In the Raj, or British Colonial India, the problem of dysentery was so severe among the English that their loos were large wooden affairs which earned the sobriquet "Thunder Boxes." Aldous Huxley's "Point and Counterpoint," set largely in India, may have had its satire increased by Huxley's own digestive problems there. The Wasp of Twickenham, Alexander Pope, suffered digestive problems (along with near crippling kyphoscoliosis), both no doubt contributing to the acid of his pen.

Yet most significant among writers, especially poets, is not acid stomach or dysentery, but black bile, the old humor blamed for melancholy (see Robert Burton's Anatomy of Melancholy) for which physicians, from time immemorial, have prescribed strong purgatives. Browse through any anthology of poetry, and you will find, guaranteed, a plethora of poems containing morbid introspection and a general dearth of joy. Most amateurs, even most poets of reputation, are more likely to spew poetry while suffering than celebrate life's joys when feeling better. Blame it on black bile or christen it "therapeutic logorrhea," it is nevertheless true.

Thus from a temperamental aspect (probably with physiological roots), one might posit two types of literature: the dyspeptic and the melancholy. H. L. Mencken, Ambrose Bierce, Jonathan Swift and Alexander Pope qualify as dyspeptic writers given to satire. Poe, Tennyson, Hawthorne and Hardy are melancholy writers, as are most of the Romantics and Victorians. Then there are writers who can be both dyspeptic and melancholy, like Robert Frost.

So how much of an author's Weltanschauung can be attributed to dyspepsia? And how much to melancholy, or a depressive nature? These questions would properly require a investigation beyond my short speculative attempt to redeem a confessional column into something literary. I do think such a study would yield fascinating details.
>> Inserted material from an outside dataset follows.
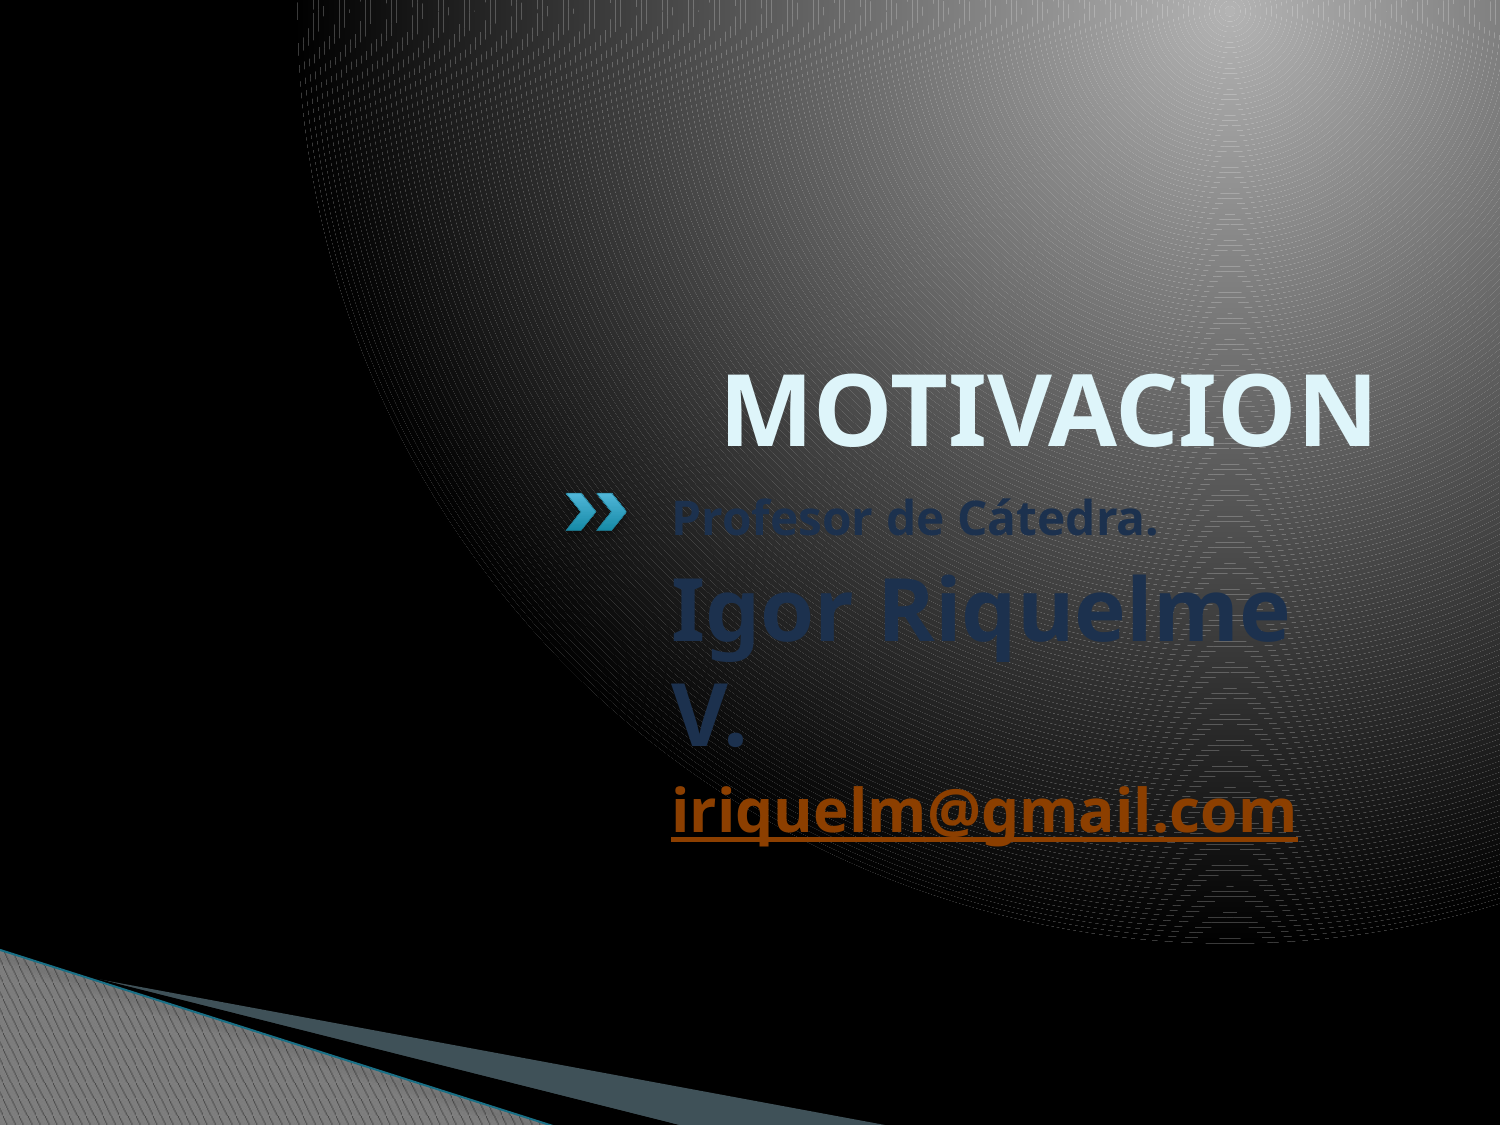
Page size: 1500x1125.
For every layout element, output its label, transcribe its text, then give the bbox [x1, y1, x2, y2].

As Jesus said, "Out of the heart the mouth speaks." I might add, "Out of the gut the writer spews." Imagine footnotes added to famous works where we discover, for example, that Doestoyevsky wrote his famous chapter, "The Grand Inquisitor," while suffering from an ulcer, or that "The Merry Wives of Windsor" would have been funnier if Will hadn't been so constipated.
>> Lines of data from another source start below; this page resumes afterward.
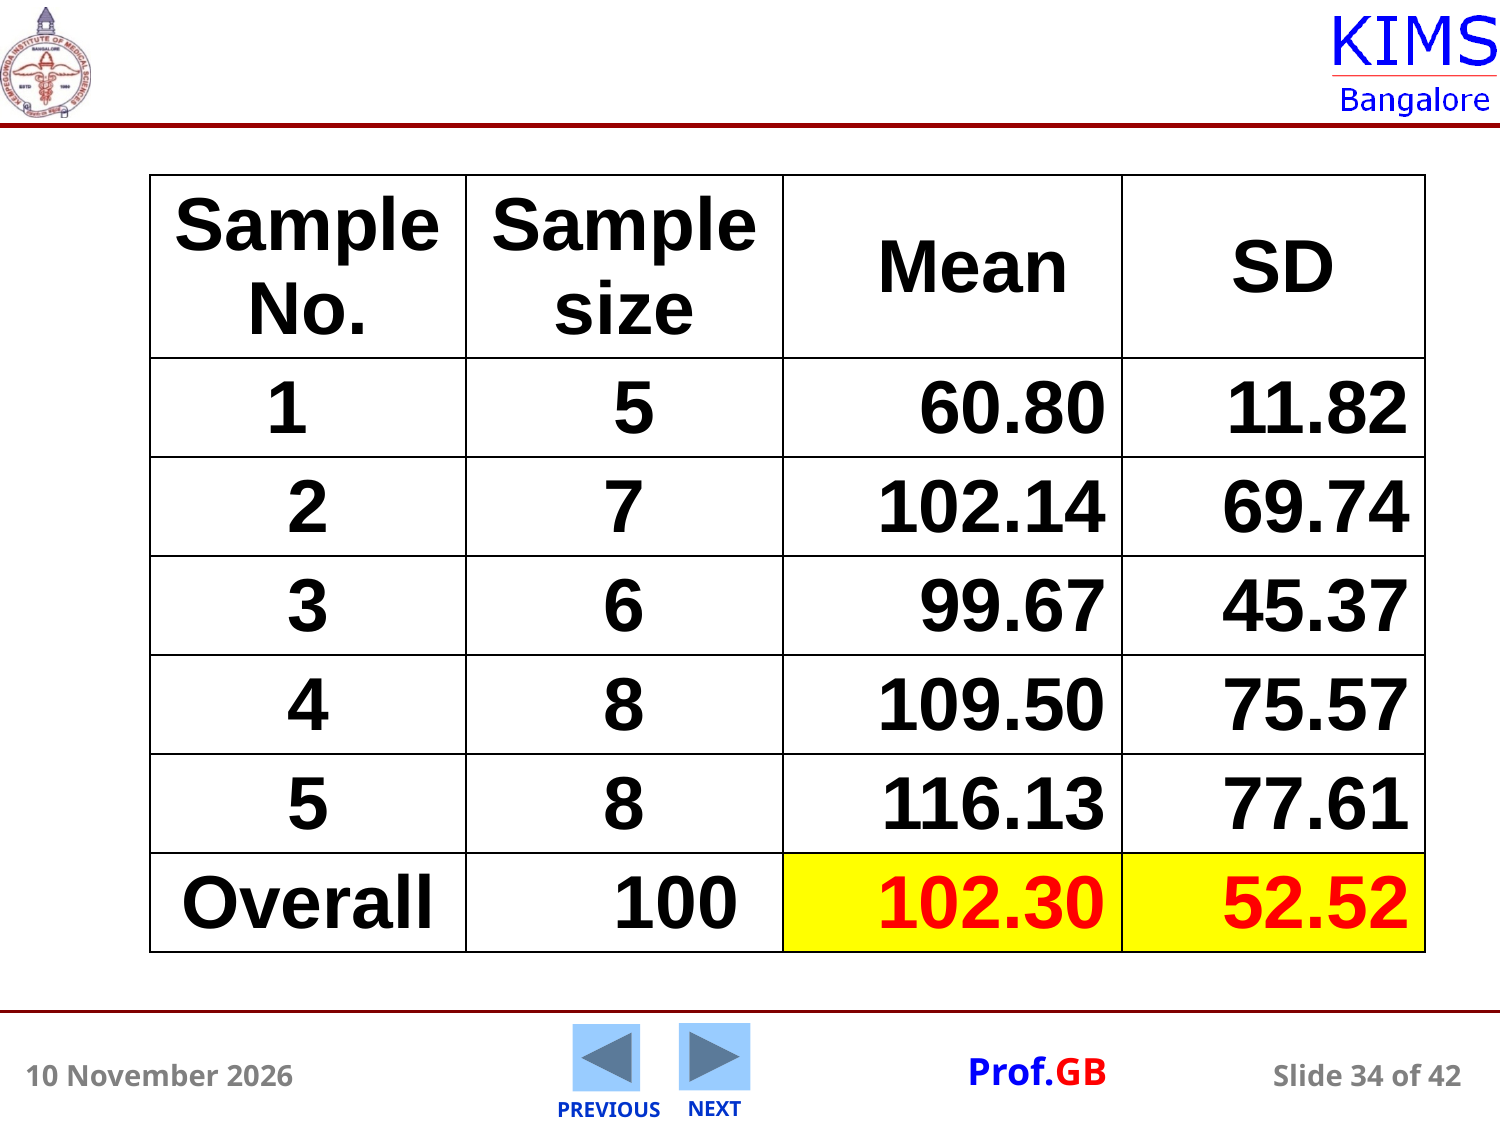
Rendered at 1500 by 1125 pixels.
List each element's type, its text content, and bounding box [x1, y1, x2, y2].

picture [0, 7, 91, 118]
table_cell 6 [467, 557, 782, 654]
table_cell 109.50 [784, 656, 1121, 753]
table_cell 7 [467, 458, 782, 555]
table_cell 11.82 [1123, 359, 1424, 456]
table_cell 69.74 [1123, 458, 1424, 555]
table_cell 52.52 [1123, 854, 1424, 951]
picture [1330, 12, 1500, 118]
table_cell 5 [467, 359, 782, 456]
table_cell 3 [151, 557, 465, 654]
table_cell 100 [467, 854, 782, 951]
table_cell 8 [467, 656, 782, 753]
table_cell 8 [467, 755, 782, 852]
table_header Sample No. [151, 176, 465, 357]
table_cell 60.80 [784, 359, 1121, 456]
table_cell 5 [151, 755, 465, 852]
table_cell 45.37 [1123, 557, 1424, 654]
table_cell 75.57 [1123, 656, 1424, 753]
table_header Sample size [467, 176, 782, 357]
table_cell 102.30 [784, 854, 1121, 951]
table_header Mean [784, 176, 1121, 357]
table_cell 2 [151, 458, 465, 555]
table_cell 99.67 [784, 557, 1121, 654]
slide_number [10, 1051, 396, 1103]
table_header SD [1123, 176, 1424, 357]
table_cell Overall [151, 854, 465, 951]
table_cell 77.61 [1123, 755, 1424, 852]
table_cell 4 [151, 656, 465, 753]
table_cell 1 [151, 359, 465, 456]
table_cell 116.13 [784, 755, 1121, 852]
table_cell 102.14 [784, 458, 1121, 555]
To return to the personal, while under the dyspeptic spell of amebiasis, I had little positive to say about anything and wrote virtually nothing new, though I could edit and revise. In my protracted illness creativity departed from me. As a bona fide third-generation manic-depressive, I have also never been able to write in my deepest depressions, with the exception of a few minor poems. I have been able to write in a melancholy vein, like most self-respecting poets, during milder depressions.

It would be foolish of me, however, not to remind the reader that there are more cheerful writers whom I suspect had good digestions, C. S. Lewis being already mentioned, to whom we might add such luminaries as Ogden Nash, Dorothy Parker, Erma Bombeck, e. e. cummings and Walt Whitman.
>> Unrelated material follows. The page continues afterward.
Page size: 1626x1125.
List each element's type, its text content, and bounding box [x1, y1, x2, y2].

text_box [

The whole question boils down to nature and nurture (a phrase first coined by Shakespeare, I believe in reference to Caliban). As a physician and psychiatrist, I am convinced that nature is much more important than nurture, given an adequate environment (or what Winnicott called "a good-enough mother"). I was likely born with a weak colon, and when in the throes of its dysfunction, I become acerbic and negative. In retrospect I remember having such severe gas pains in elementary school that I would sometimes drop and roll on neighbor's lawns while walking to school. Here in Mexico my Nordic genes lack the ability to code for immunity to subtropical parasites.

As an afterthought, I should say that in the course of writing this column, I had my wife tested and discovered that she is an asymptomatic carrier of amebiasis, as no doubt the majority of the population is here, and I have no doubt our son will test positive as well.

Et tu, Brute? Or better, Eres tu, Jose?